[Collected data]

......

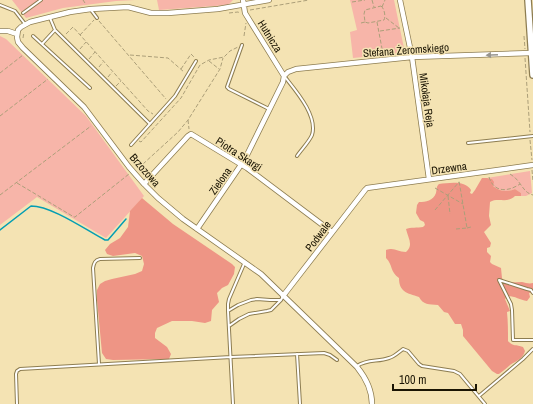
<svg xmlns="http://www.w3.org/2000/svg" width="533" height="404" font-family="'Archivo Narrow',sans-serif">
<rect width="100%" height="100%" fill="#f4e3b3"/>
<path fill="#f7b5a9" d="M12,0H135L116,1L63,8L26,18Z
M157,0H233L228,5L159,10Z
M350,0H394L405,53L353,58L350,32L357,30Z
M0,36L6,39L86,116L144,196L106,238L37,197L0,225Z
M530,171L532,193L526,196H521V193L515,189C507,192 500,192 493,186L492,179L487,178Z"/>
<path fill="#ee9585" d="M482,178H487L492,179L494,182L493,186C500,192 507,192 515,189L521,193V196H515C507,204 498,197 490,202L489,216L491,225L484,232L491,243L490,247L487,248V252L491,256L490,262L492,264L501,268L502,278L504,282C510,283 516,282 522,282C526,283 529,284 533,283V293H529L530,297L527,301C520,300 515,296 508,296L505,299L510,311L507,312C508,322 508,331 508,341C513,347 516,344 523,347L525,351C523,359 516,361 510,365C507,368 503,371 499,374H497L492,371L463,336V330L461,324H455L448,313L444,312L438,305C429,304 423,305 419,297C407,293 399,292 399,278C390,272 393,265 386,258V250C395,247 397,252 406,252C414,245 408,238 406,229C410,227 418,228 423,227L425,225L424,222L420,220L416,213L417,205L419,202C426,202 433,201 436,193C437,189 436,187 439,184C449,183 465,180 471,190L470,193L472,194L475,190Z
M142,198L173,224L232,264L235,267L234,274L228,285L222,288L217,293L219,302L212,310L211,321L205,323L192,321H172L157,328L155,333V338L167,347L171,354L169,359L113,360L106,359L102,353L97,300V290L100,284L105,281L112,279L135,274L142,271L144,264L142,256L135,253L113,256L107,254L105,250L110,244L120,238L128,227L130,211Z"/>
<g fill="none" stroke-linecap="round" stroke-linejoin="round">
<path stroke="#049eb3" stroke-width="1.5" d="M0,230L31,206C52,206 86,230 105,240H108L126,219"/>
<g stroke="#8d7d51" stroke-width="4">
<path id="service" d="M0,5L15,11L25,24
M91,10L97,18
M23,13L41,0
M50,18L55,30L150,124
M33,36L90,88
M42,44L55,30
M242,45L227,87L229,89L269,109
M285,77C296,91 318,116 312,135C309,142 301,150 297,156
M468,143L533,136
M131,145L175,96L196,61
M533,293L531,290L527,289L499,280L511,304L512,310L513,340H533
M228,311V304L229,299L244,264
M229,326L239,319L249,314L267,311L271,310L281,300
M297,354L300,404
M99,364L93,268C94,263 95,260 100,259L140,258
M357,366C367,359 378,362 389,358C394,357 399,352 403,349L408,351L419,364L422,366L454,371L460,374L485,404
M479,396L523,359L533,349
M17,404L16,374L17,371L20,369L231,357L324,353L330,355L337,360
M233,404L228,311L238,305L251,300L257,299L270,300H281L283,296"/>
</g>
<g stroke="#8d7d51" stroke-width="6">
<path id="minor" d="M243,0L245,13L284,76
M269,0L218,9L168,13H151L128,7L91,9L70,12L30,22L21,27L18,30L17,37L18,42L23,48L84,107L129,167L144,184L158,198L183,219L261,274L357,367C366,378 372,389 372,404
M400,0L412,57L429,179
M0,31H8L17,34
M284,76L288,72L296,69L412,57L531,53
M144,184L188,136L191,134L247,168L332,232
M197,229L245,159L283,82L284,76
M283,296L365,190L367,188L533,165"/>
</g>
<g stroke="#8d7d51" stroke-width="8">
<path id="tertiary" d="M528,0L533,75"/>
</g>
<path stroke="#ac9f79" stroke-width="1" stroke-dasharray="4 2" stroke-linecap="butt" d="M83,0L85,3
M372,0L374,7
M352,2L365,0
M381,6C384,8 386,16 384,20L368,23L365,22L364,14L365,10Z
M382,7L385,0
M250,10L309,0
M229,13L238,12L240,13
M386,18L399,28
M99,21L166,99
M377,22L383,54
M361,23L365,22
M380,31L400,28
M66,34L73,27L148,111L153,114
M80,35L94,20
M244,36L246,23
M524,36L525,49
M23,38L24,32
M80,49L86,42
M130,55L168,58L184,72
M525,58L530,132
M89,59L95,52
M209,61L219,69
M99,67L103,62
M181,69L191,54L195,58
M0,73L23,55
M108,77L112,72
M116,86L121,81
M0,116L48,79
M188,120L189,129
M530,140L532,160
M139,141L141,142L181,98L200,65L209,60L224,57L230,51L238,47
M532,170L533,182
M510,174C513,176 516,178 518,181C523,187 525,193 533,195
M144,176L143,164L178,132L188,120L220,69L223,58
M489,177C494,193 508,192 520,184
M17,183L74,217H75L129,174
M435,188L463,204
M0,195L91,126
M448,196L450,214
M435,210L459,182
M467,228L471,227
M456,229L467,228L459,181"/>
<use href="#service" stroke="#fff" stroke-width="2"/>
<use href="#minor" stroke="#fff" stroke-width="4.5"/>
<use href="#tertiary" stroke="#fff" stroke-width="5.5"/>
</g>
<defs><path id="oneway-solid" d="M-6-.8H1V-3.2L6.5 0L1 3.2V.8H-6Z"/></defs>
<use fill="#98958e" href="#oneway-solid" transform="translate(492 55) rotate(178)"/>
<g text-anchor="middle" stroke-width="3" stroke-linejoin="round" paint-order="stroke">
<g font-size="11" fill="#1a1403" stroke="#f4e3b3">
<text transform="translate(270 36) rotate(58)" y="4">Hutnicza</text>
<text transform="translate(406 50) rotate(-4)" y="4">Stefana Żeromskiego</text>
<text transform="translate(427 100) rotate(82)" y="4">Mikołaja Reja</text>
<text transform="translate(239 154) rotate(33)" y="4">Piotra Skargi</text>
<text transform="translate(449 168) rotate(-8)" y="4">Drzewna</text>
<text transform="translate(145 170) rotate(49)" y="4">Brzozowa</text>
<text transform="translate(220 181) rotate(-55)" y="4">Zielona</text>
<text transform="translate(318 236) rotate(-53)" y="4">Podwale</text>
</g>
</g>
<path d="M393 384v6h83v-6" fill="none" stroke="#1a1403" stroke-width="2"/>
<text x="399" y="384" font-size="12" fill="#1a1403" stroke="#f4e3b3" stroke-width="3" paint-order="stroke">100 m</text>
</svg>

......

**Task to carry out:** Transcribe the records above exactly, excluding every picture.

**Answer for the task:**
<svg xmlns="http://www.w3.org/2000/svg" width="533" height="404" font-family="'Archivo Narrow',sans-serif">
<rect width="100%" height="100%" fill="#f4e3b3"/>
<path fill="#f7b5a9" d="M12,0H135L116,1L63,8L26,18Z
M157,0H233L228,5L159,10Z
M350,0H394L405,53L353,58L350,32L357,30Z
M0,36L6,39L86,116L144,196L106,238L37,197L0,225Z
M530,171L532,193L526,196H521V193L515,189C507,192 500,192 493,186L492,179L487,178Z"/>
<path fill="#ee9585" d="M482,178H487L492,179L494,182L493,186C500,192 507,192 515,189L521,193V196H515C507,204 498,197 490,202L489,216L491,225L484,232L491,243L490,247L487,248V252L491,256L490,262L492,264L501,268L502,278L504,282C510,283 516,282 522,282C526,283 529,284 533,283V293H529L530,297L527,301C520,300 515,296 508,296L505,299L510,311L507,312C508,322 508,331 508,341C513,347 516,344 523,347L525,351C523,359 516,361 510,365C507,368 503,371 499,374H497L492,371L463,336V330L461,324H455L448,313L444,312L438,305C429,304 423,305 419,297C407,293 399,292 399,278C390,272 393,265 386,258V250C395,247 397,252 406,252C414,245 408,238 406,229C410,227 418,228 423,227L425,225L424,222L420,220L416,213L417,205L419,202C426,202 433,201 436,193C437,189 436,187 439,184C449,183 465,180 471,190L470,193L472,194L475,190Z
M142,198L173,224L232,264L235,267L234,274L228,285L222,288L217,293L219,302L212,310L211,321L205,323L192,321H172L157,328L155,333V338L167,347L171,354L169,359L113,360L106,359L102,353L97,300V290L100,284L105,281L112,279L135,274L142,271L144,264L142,256L135,253L113,256L107,254L105,250L110,244L120,238L128,227L130,211Z"/>
<g fill="none" stroke-linecap="round" stroke-linejoin="round">
<path stroke="#049eb3" stroke-width="1.5" d="M0,230L31,206C52,206 86,230 105,240H108L126,219"/>
<g stroke="#8d7d51" stroke-width="4">
<path id="service" d="M0,5L15,11L25,24
M91,10L97,18
M23,13L41,0
M50,18L55,30L150,124
M33,36L90,88
M42,44L55,30
M242,45L227,87L229,89L269,109
M285,77C296,91 318,116 312,135C309,142 301,150 297,156
M468,143L533,136
M131,145L175,96L196,61
M533,293L531,290L527,289L499,280L511,304L512,310L513,340H533
M228,311V304L229,299L244,264
M229,326L239,319L249,314L267,311L271,310L281,300
M297,354L300,404
M99,364L93,268C94,263 95,260 100,259L140,258
M357,366C367,359 378,362 389,358C394,357 399,352 403,349L408,351L419,364L422,366L454,371L460,374L485,404
M479,396L523,359L533,349
M17,404L16,374L17,371L20,369L231,357L324,353L330,355L337,360
M233,404L228,311L238,305L251,300L257,299L270,300H281L283,296"/>
</g>
<g stroke="#8d7d51" stroke-width="6">
<path id="minor" d="M243,0L245,13L284,76
M269,0L218,9L168,13H151L128,7L91,9L70,12L30,22L21,27L18,30L17,37L18,42L23,48L84,107L129,167L144,184L158,198L183,219L261,274L357,367C366,378 372,389 372,404
M400,0L412,57L429,179
M0,31H8L17,34
M284,76L288,72L296,69L412,57L531,53
M144,184L188,136L191,134L247,168L332,232
M197,229L245,159L283,82L284,76
M283,296L365,190L367,188L533,165"/>
</g>
<g stroke="#8d7d51" stroke-width="8">
<path id="tertiary" d="M528,0L533,75"/>
</g>
<path stroke="#ac9f79" stroke-width="1" stroke-dasharray="4 2" stroke-linecap="butt" d="M83,0L85,3
M372,0L374,7
M352,2L365,0
M381,6C384,8 386,16 384,20L368,23L365,22L364,14L365,10Z
M382,7L385,0
M250,10L309,0
M229,13L238,12L240,13
M386,18L399,28
M99,21L166,99
M377,22L383,54
M361,23L365,22
M380,31L400,28
M66,34L73,27L148,111L153,114
M80,35L94,20
M244,36L246,23
M524,36L525,49
M23,38L24,32
M80,49L86,42
M130,55L168,58L184,72
M525,58L530,132
M89,59L95,52
M209,61L219,69
M99,67L103,62
M181,69L191,54L195,58
M0,73L23,55
M108,77L112,72
M116,86L121,81
M0,116L48,79
M188,120L189,129
M530,140L532,160
M139,141L141,142L181,98L200,65L209,60L224,57L230,51L238,47
M532,170L533,182
M510,174C513,176 516,178 518,181C523,187 525,193 533,195
M144,176L143,164L178,132L188,120L220,69L223,58
M489,177C494,193 508,192 520,184
M17,183L74,217H75L129,174
M435,188L463,204
M0,195L91,126
M448,196L450,214
M435,210L459,182
M467,228L471,227
M456,229L467,228L459,181"/>
<use href="#service" stroke="#fff" stroke-width="2"/>
<use href="#minor" stroke="#fff" stroke-width="4.5"/>
<use href="#tertiary" stroke="#fff" stroke-width="5.5"/>
</g>
<defs><path id="oneway-solid" d="M-6-.8H1V-3.2L6.5 0L1 3.2V.8H-6Z"/></defs>
<use fill="#98958e" href="#oneway-solid" transform="translate(492 55) rotate(178)"/>
<g text-anchor="middle" stroke-width="3" stroke-linejoin="round" paint-order="stroke">
<g font-size="11" fill="#1a1403" stroke="#f4e3b3">
<text transform="translate(270 36) rotate(58)" y="4">Hutnicza</text>
<text transform="translate(406 50) rotate(-4)" y="4">Stefana Żeromskiego</text>
<text transform="translate(427 100) rotate(82)" y="4">Mikołaja Reja</text>
<text transform="translate(239 154) rotate(33)" y="4">Piotra Skargi</text>
<text transform="translate(449 168) rotate(-8)" y="4">Drzewna</text>
<text transform="translate(145 170) rotate(49)" y="4">Brzozowa</text>
<text transform="translate(220 181) rotate(-55)" y="4">Zielona</text>
<text transform="translate(318 236) rotate(-53)" y="4">Podwale</text>
</g>
</g>
<path d="M393 384v6h83v-6" fill="none" stroke="#1a1403" stroke-width="2"/>
<text x="399" y="384" font-size="12" fill="#1a1403" stroke="#f4e3b3" stroke-width="3" paint-order="stroke">100 m</text>
</svg>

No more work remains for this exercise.